The wife of four-time AFL premiership winner John Platten has revealed the heartbreaking impacts of 36 concussions from his years of playing footy at the top level.
Platten had a glittering AFL career with Hawthorn from 1986 to 1997, winning the Brownlow Medal in 1987 and becoming a four-time premiership player with the Hawks.
During that time he regularly played on with concussion and is now suffering mentally as a result, fearing he has the brain disease with CTE (chronic traumatic encephalopathy).
At present, CTE can only be diagnosed after death but the 60-year-old has all the symptoms of the degenerative disease, leading him and his wife Leanne to call on the AFL to give them answers.
Darren Pritchard, Jason Dunstall and John Platten celebrate winning the 1989 grand final, but Platten cannot remember the game after being concussed
Leanne Platten opened up on how John had changed over the years as the result of suffering more than 30 concussions during his playing career
In a teary interview with Channel 7, Leanne revealed the changes in her husband are so marked she has started referring to him as ‘old John’ and ‘new John’.
‘He has changed a lot. His memory, he forgets things all the time,’ she said.
‘His temper, he has a very short temper. Never had that before, he was very easygoing. Just real little things will trigger him off… sorry, I’m very upset. Why am I doing this?’
John said he was currently able to manage these episodes, but feels for his wife, who has to deal with the sudden mood changes.
‘I go through them and I say to myself, “John, relax”. I take a deep breath and get myself back to normal,’ he said.
‘It doesn’t come out when I’m with people, friends and family. Probably Leanne gets the brunt of it because she’s with me 24/7.’
Leanne said: ‘My doctor told me I’m living with two Johns now, the old John and the new John.

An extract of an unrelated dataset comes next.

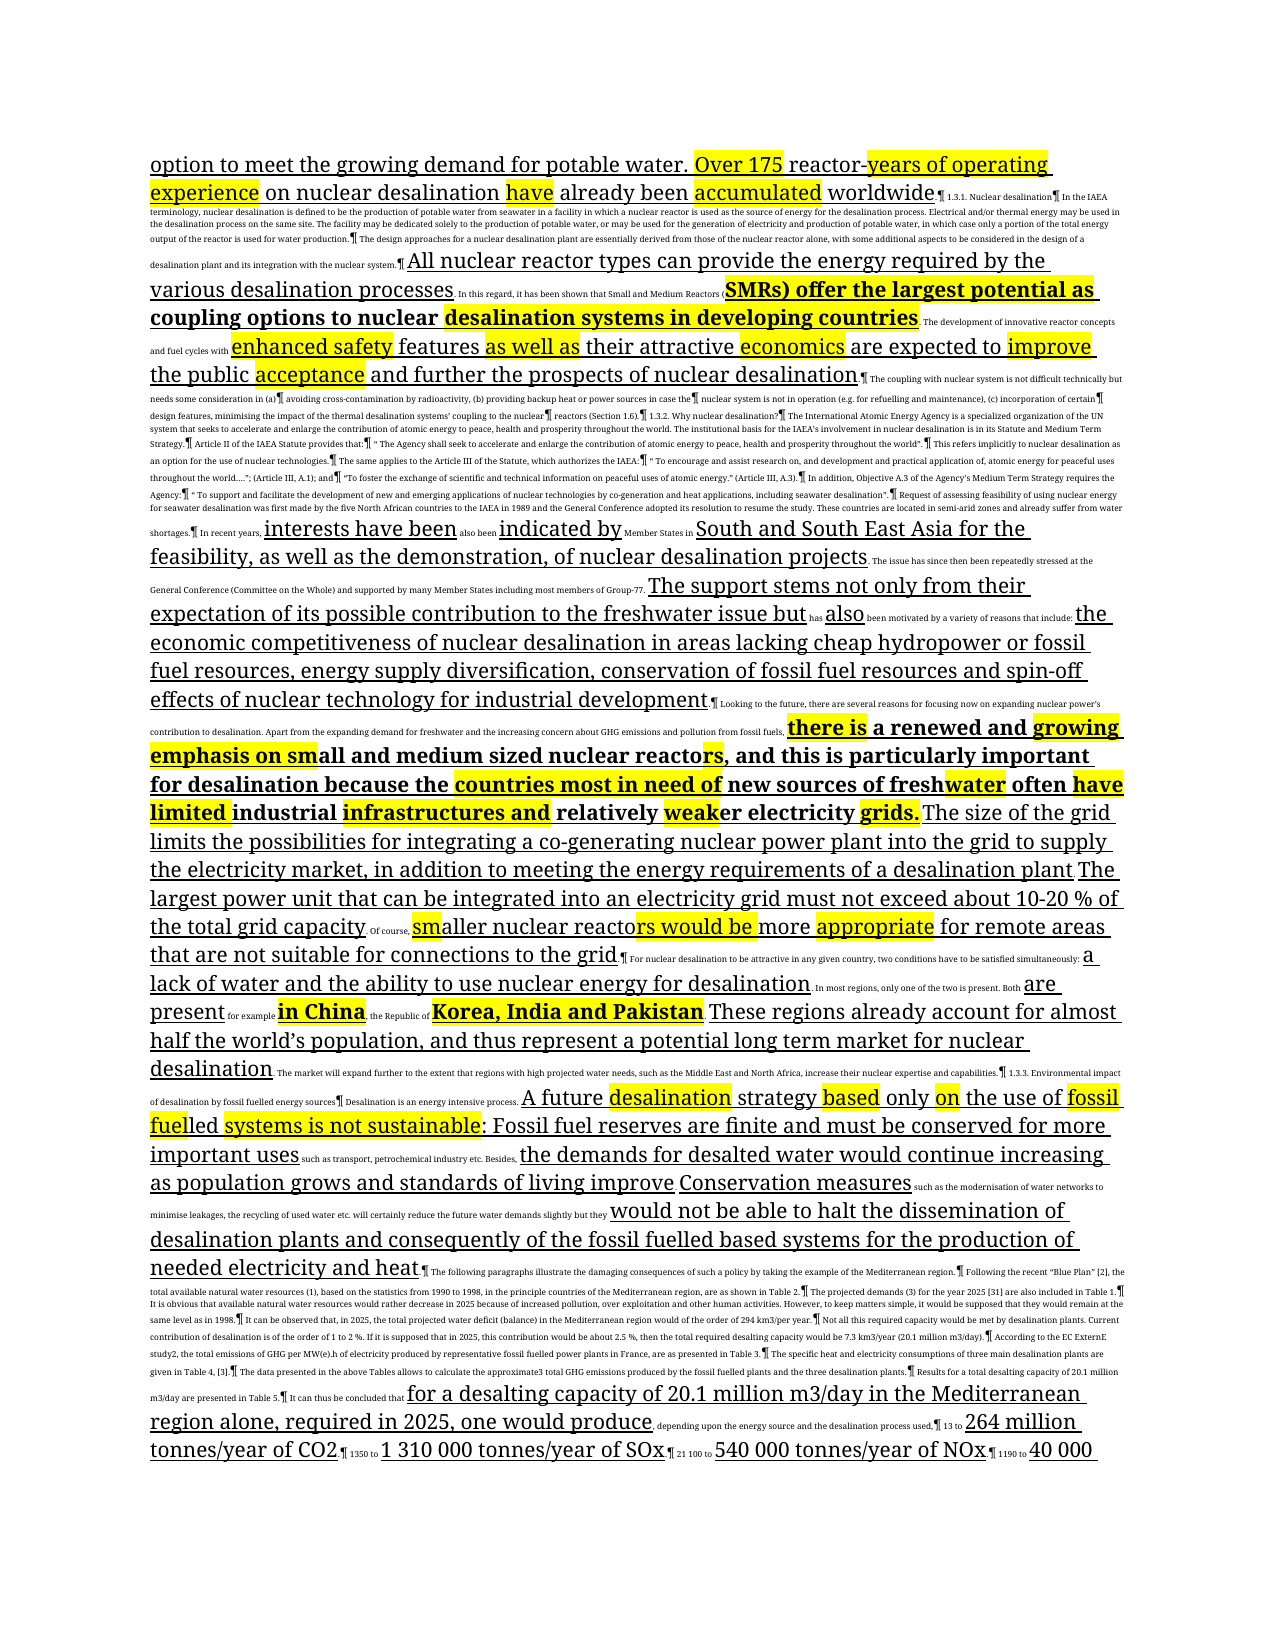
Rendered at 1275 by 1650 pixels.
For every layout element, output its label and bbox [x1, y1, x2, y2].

text [150, 150, 1125, 1464]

You have to support him through his anger and his memory loss.’
Platten won four premierships with the Hawks but also collected 36 concussions
Platten, pictured handing Damon Greaves his jumper during the 2019 Hawthorn season launch, is experiencing memory loss and mood swings
Platten played the game hard and was selected to run out for Australia against Ireland when International Rules was still played (pictured)
John said his worst concussion came early in the 1989 grand final, leaving him unable to remember anything else that happened that day as Hawthorn defeated Geelong by just six points in one of the greatest deciders ever played.
‘To go back and watch that the next day and see me run out and play… it was pretty tough because it was a pretty special time for the other blokes,’ he said.
‘And for me, I cannot remember it. I can’t remember going up to get my medal. I only played the [first] quarter and then I had to watch the game from the bench for the next three quarters, but I don’t remember.
‘We talk about it now and we laugh about it but deep down it does hurt.’
Leanne added: ‘It is hard, it’s hard he doesn’t remember things and even now it’s just something we need to live with at the moment, I think.
‘It’s not easy. It’s reality, really. We feel like we are in this.’
The Senate Inquiry Into Concussions and Repeated Head Trauma in Contact Sports released 13 recommendations last week.
One of those is calling on the federal government to consider developing a national strategy to reduce concussions in contact sports.
Platten will be one of more than 100 footballers taking on the AFL in a class action lawsuit
Platten was inducted into the Australian Football Hall of Fame in 2003 and the South Australian Hall of Fame in 2002
While the inquiry was being conducted, Melbourne firm Margalit Injury Lawyers has been assembling a landmark class action lawsuit by former footballers – including Platten – and plans to take on the AFL in the Supreme Court.
The lawsuit is aimed at receiving up to $2million each for more than 100 former players.
‘Footballers need to have their health needs cared for when those health needs arise through employment,’ Leanne said.
‘But as it stands, footballers are excluded from WorkCover nationally.’
The AFL also provided a lengthy statement to Channel Seven on what the competition is doing to protect players from CTE and other degenerative brain conditions.
‘The health and safety of players at all levels of the game is the AFL’s key priority and the AFL takes concussion and the protection of the brain health of all those playing our game extremely seriously,’ the statement read in part.
‘The AFL has made more than 30 changes to tribunal guidelines and on-field rules over the past two decades to further protect the head and annually updates the concussion guidelines to improve the response to head knocks in our game in accordance with current and evolving science.’